The peripheries of the room were couched in the patchwork animals he had tried to make. A mermaid, meant for a good girl’s bathtub, lay half-beached on a shore of wound-down patchwork bears. Kaspar had thought he would devote his summer to making patchwork so lifelike there was not a difference between his and his father’s own, but there was a higher calling and he slaved for it now. He pressed his hands against the innards of the box in which he was standing, thinking he might shift its edges back just one more inch – but the wood began to buckle, the slats came apart, and instead of standing inside his own cavernous vault he stood in a disaster of splinters and jagged shards. Still, he did not abandon his calling, nor lament the world that was doing him wrong. He sat for a while, in the middle of the destruction, and gaped. Even in failure, what a life this was! He picked up one of his joists, slotted the broken shards back together and laughed. What a blissful way to spend your hours, your days and nights, making things up because nothing else mattered!

He was about to take another turn, but something stopped him. At first, he thought it was his hands.
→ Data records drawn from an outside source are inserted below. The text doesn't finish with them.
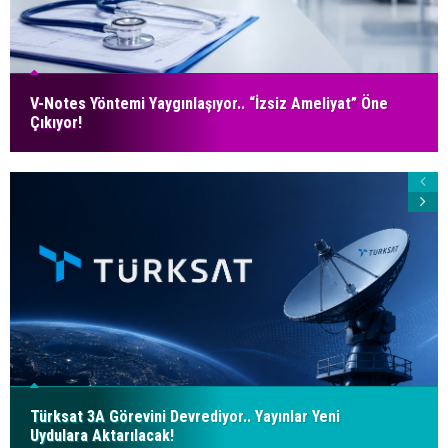
V-Notes Yöntemi Yaygınlaşıyor.. “İzsiz Ameliyat” Öne
Çıkıyor!
Türksat 3A Görevini Devrediyor.. Yayınlar Yeni
Uydulara Aktarılacak!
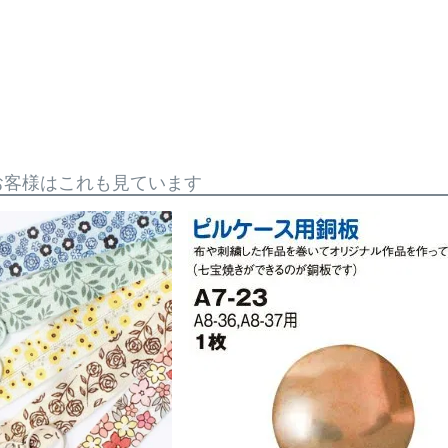
お客様はこれも見ています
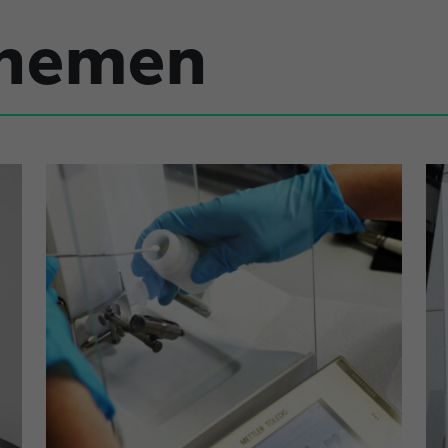
Themen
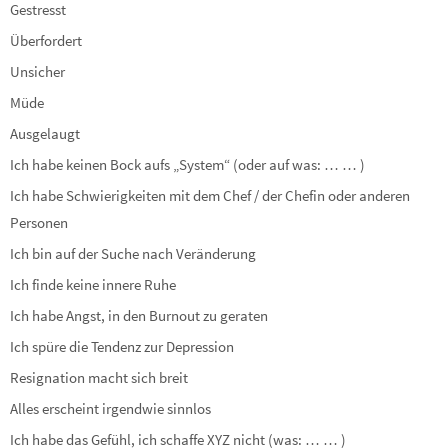
Gestresst
Überfordert
Unsicher
Müde
Ausgelaugt
Ich habe keinen Bock aufs „System“ (oder auf was: … … )
Ich habe Schwierigkeiten mit dem Chef / der Chefin oder anderen
Personen
Ich bin auf der Suche nach Veränderung
Ich finde keine innere Ruhe
Ich habe Angst, in den Burnout zu geraten
Ich spüre die Tendenz zur Depression
Resignation macht sich breit
Alles erscheint irgendwie sinnlos
Ich habe das Gefühl, ich schaffe XYZ nicht (was: … … )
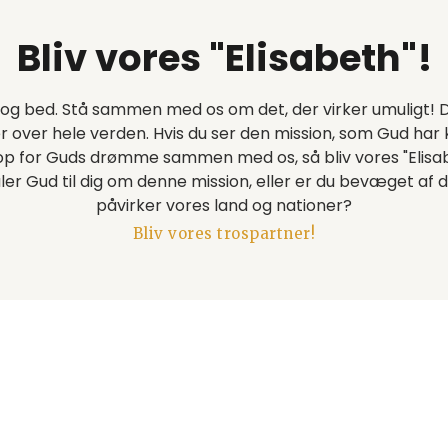
Bliv vores "Elisabeth"!
op og bed. Stå sammen med os om det, der virker umuligt! 
over hele verden. Hvis du ser den mission, som Gud har ka
 op for Guds drømme sammen med os, så bliv vores "Elis
aler Gud til dig om denne mission, eller er du bevæget af d
påvirker vores land og nationer?
Bliv vores trospartner!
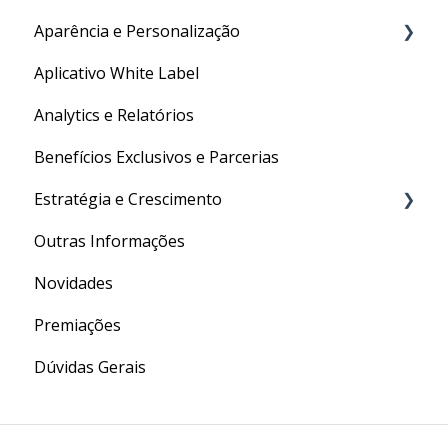
Aparência e Personalização
Aplicativo White Label
URL Personalizada
Analytics e Relatórios
Personalizações Gerais
Benefícios Exclusivos e Parcerias
Estratégia e Crescimento
Outras Informações
Social Media
Novidades
Conversão
Premiações
Marketing Digital
Dúvidas Gerais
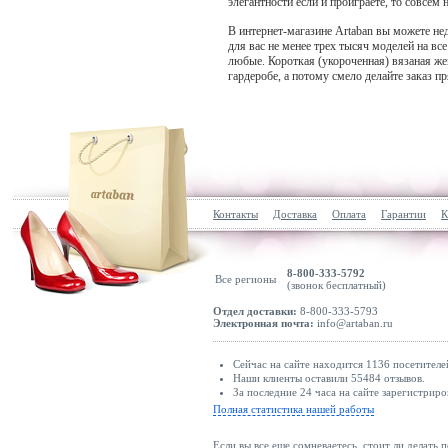
элегантности если и проиграете, то совсем 
Luis Steindl
В интернет-магазине Artaban вы можете не
Luisa Cerano
для вас не менее трех тысяч моделей на вс
любые. Короткая (укороченная) вязаная же
Luisa Spagnoli
гардеробе, а потому смело делайте заказ п
Luisa Viola
lululemon
M&Co
m. collection
Madeleine
Контакты
Доставка
Оплата
Гарантии
К
Madnezz House
Mads Nørgaard
MAERZ Muenchen
8-800-333-5792
Все регионы
(звонок бесплатный)
Maison 123
Отдел доставки:
8-800-333-5793
Электронная почта:
info@artaban.ru
Maison Kitsuné
MAJE
Сейчас на сайте находится 1136 посетителе
Malina
Наши клиенты оставили 55484 отзывов.
За последние 24 часа на сайте зарегистриро
Maliparmi
Полная статистика нашей работы
Mama.licious
Если вы все еще сомневаетесь, стоит ли делать 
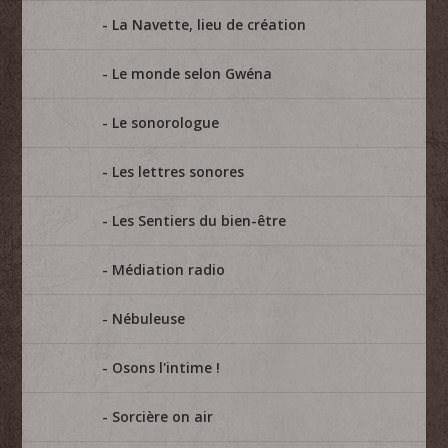
La Navette, lieu de création
Le monde selon Gwéna
Le sonorologue
Les lettres sonores
Les Sentiers du bien-être
Médiation radio
Nébuleuse
Osons l'intime !
Sorcière on air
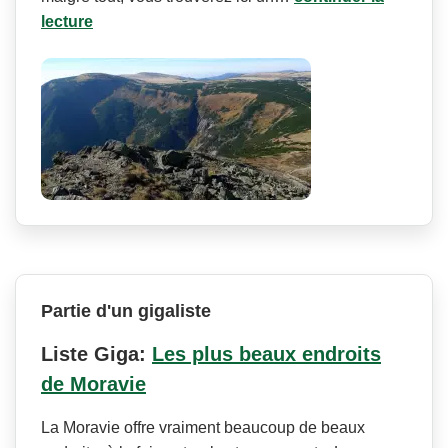
lecture
Partie d'un gigaliste
Liste Giga:
Les plus beaux endroits
de Moravie
La Moravie offre vraiment beaucoup de beaux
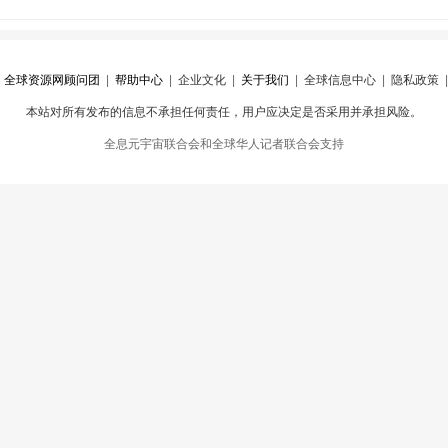
|
全球资源网顾问团
|
帮助中心
|
企业文化
|
关于我们
|
全球信息中心
|
隐私政策
本站对所有发布的信息不承担任何责任，用户应决定是否采用并承担风险。
心
|
违规举报
全息元宇宙联合会和全球华人记者联合会支持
They were too tired. His whole body was spent. Then he realised it wasn’t his hands at all. It was his head. What inspiration he had to achieve this, the thing that had first driven him to cobble the slats together and start teasing out the space inside … it was the girl. Down there in the Wendy House, waiting for him to come back; the smile she had given when he stepped into his toybox, the way her face had crinkled, trying to resist her astonishment – and yet, and yet …

What he wanted, most of all, above even beating Emil in the next round of the Long War, was to take a completed toybox down to Cathy and say, ‘Look! Look at this thing I have done! You think it’s only my papa who achieves the most vivid of Emporium magics – well, not any more …’
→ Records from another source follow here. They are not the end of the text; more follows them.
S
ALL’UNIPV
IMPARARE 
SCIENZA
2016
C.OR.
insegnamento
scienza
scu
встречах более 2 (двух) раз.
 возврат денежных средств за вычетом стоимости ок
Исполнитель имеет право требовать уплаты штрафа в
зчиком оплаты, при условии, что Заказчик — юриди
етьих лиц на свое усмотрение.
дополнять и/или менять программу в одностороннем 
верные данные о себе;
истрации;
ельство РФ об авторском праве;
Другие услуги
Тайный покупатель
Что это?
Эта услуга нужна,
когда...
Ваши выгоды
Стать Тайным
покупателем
It was the girl. He realised, now, that he was doing it because of the girl.

By the time he careened across the shopfloor, he was more convinced than ever. Cathy had never made a toy in her life, but she had opened something inside him, some untrammelled desire. Kaspar had never lacked inspiration (no toymaker could have made his paper trees without it) but this was different. He had never lacked shop girls to tell outrageous stories to, nor even to get lost with in one of the Emporium’s many nooks, but this was different too. Being the best had always been important – but only to be the best. Being the best for somebody else, well, that was special …

He stopped as he hit the paper forest. His papa’s Magic Mirror was hanging here, showing some corner of the Emporium storerooms where its sister mirror hung. He stood in front of it, his reflection imposed upon that shuttered room full of boxes, crates, the ranks of twitching skeletons waiting to be draped in patchwork, wound up and released into the Emporium playrooms. He was not, he had to admit, the most handsome sight. He made some attempt to style his hair with the tips of his fingers, straightened his shirtsleeves and the velveteen waistcoat he always wore (it did not do to wear common plaid, not when his work was so important) and proceeded, pausing to pick paper wallflowers on the way.